As much as Lichtenfeld enjoyed his competitive athletics, he was forced to face the brutal realization that fighting skills honed in an arena provide one with little protection when involved in a real fight. This fact was driven home by the increasing anti-Semitic violence of the 1930s in Slovakia. Riots broke out, and Lichtenfeld found himself leading a self-defense squad made up of young athletes. It was both a humbling and motivating experience.
As the Nazi conquest of Europe progressed, Lichtenfeld headed for British Mandate Palestine, which he had visited once before for the 1935 Maccabia Games. The Aliyah Bet riverboat (the Pentcho) on which he traveled was shipwrecked on the Greek Dodecanese Islands. Instead of going to Palestine, Lichtenfeld fought in North Africa with the Free Czech Legion and only reached Palestine in 1944.
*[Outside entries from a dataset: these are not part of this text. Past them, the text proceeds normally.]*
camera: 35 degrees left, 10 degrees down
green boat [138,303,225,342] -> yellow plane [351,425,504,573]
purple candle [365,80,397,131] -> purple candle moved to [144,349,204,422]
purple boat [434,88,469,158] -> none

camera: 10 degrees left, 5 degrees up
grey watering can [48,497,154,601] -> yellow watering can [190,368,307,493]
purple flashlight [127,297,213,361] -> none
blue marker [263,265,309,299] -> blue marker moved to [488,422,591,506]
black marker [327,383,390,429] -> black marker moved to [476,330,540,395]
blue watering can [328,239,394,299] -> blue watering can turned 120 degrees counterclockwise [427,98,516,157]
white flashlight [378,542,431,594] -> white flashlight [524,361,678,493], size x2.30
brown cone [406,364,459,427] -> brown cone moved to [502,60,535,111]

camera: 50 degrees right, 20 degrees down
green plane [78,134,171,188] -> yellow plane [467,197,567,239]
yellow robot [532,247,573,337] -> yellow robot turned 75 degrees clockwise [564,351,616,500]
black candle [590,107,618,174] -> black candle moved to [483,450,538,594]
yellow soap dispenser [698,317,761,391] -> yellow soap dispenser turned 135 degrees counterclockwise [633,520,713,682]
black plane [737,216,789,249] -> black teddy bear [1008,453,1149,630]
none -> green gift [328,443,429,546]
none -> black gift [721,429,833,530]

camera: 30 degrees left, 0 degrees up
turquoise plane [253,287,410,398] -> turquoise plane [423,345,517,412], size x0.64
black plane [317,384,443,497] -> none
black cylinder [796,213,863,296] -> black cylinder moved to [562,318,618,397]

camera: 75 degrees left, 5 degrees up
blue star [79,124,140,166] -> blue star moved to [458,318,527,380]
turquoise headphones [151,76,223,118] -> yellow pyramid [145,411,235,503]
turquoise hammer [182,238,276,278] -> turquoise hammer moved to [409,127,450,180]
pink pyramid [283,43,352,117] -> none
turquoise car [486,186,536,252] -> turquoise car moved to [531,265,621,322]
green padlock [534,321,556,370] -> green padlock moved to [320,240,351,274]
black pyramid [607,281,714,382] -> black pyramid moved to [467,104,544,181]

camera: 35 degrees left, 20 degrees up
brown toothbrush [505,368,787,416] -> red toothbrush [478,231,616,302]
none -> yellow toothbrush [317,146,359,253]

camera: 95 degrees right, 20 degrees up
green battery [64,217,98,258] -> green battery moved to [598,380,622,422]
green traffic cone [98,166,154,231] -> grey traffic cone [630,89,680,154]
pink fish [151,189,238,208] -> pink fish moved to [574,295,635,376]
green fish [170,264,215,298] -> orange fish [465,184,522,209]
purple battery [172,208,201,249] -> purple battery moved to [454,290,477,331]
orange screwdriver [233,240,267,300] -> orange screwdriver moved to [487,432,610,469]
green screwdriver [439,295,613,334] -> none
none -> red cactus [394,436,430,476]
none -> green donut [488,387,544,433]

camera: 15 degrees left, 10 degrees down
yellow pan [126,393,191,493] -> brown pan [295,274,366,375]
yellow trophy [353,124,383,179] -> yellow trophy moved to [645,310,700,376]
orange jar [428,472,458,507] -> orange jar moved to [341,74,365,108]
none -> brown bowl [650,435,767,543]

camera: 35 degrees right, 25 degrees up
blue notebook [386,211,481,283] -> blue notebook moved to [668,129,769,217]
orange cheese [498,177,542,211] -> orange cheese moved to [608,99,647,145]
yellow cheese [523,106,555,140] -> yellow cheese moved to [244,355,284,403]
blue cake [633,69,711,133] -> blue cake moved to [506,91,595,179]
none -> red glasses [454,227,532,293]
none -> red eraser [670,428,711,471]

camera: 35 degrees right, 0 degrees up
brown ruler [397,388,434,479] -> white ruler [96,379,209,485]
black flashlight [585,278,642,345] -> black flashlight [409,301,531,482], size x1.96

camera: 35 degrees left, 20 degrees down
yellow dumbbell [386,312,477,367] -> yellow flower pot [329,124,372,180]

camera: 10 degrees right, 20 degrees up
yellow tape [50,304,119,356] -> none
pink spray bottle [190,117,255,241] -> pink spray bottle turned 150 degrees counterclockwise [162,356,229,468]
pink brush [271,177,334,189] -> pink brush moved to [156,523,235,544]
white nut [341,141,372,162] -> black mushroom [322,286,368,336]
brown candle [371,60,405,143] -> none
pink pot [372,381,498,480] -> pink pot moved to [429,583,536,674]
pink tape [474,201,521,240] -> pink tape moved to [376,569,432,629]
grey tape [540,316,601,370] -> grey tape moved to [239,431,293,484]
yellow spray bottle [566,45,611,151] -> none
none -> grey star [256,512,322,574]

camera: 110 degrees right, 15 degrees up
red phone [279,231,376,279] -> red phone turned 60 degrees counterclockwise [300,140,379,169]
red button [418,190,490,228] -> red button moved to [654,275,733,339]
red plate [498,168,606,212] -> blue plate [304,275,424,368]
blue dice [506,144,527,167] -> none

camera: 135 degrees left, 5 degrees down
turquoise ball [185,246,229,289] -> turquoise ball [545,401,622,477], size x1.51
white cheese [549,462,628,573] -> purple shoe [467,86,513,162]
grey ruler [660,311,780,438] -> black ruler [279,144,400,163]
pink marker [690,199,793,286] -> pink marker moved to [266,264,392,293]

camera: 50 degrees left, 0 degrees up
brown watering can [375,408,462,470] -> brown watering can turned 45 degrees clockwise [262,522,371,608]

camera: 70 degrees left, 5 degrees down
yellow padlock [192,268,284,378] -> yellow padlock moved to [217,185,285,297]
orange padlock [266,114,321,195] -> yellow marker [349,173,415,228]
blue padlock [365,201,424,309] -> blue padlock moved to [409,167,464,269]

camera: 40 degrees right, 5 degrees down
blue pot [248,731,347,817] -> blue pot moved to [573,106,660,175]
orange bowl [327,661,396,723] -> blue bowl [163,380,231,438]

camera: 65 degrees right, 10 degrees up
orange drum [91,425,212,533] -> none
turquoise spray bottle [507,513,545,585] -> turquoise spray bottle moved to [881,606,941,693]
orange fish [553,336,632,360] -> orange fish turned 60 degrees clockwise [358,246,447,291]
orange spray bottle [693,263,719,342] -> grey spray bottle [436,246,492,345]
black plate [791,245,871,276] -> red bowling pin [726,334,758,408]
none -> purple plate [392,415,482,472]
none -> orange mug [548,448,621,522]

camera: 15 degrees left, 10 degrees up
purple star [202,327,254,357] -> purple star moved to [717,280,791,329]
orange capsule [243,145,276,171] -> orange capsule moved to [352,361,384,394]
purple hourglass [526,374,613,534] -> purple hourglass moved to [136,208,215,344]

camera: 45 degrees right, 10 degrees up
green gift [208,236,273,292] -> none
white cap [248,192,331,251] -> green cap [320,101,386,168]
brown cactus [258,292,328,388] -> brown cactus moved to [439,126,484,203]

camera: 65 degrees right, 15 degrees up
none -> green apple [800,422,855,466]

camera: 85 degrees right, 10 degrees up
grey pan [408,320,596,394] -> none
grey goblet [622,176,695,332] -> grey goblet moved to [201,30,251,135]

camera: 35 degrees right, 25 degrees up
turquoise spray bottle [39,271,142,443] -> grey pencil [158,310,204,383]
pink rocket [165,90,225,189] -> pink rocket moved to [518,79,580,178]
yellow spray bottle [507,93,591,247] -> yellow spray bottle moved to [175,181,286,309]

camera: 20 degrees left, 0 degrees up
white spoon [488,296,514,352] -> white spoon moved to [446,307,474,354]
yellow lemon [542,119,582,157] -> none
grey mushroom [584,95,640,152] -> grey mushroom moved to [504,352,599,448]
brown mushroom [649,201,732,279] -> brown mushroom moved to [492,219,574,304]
Throughout these years, Lichtenfeld had been developing his unique self-defense martial arts known as Krav Maga (literally "fight contact"). In Palestine, he immediately began training elite units in the Hagana and Palmach. In 1948, after the creation of the state of Israel, Lichtenfeld was named Chief Instructor for Physical Fitness and Krav Maga. For 20 years he taught the young soldiers of Israel. When he retired in 1964, he developed a civilian version of Krav Maga.
While Krav Maga is considered a martial art, it is taught on different levels - more and less dangerous. One can easily kill with Krav Maga, but that is against the nature of the art. Lichtenfeld's primary goal was extreme self defense, to allow one who is attacked to disable his assailant as quickly and as efficiently as possible.
Imri Lichtenfeld passed away on January 9, 1998.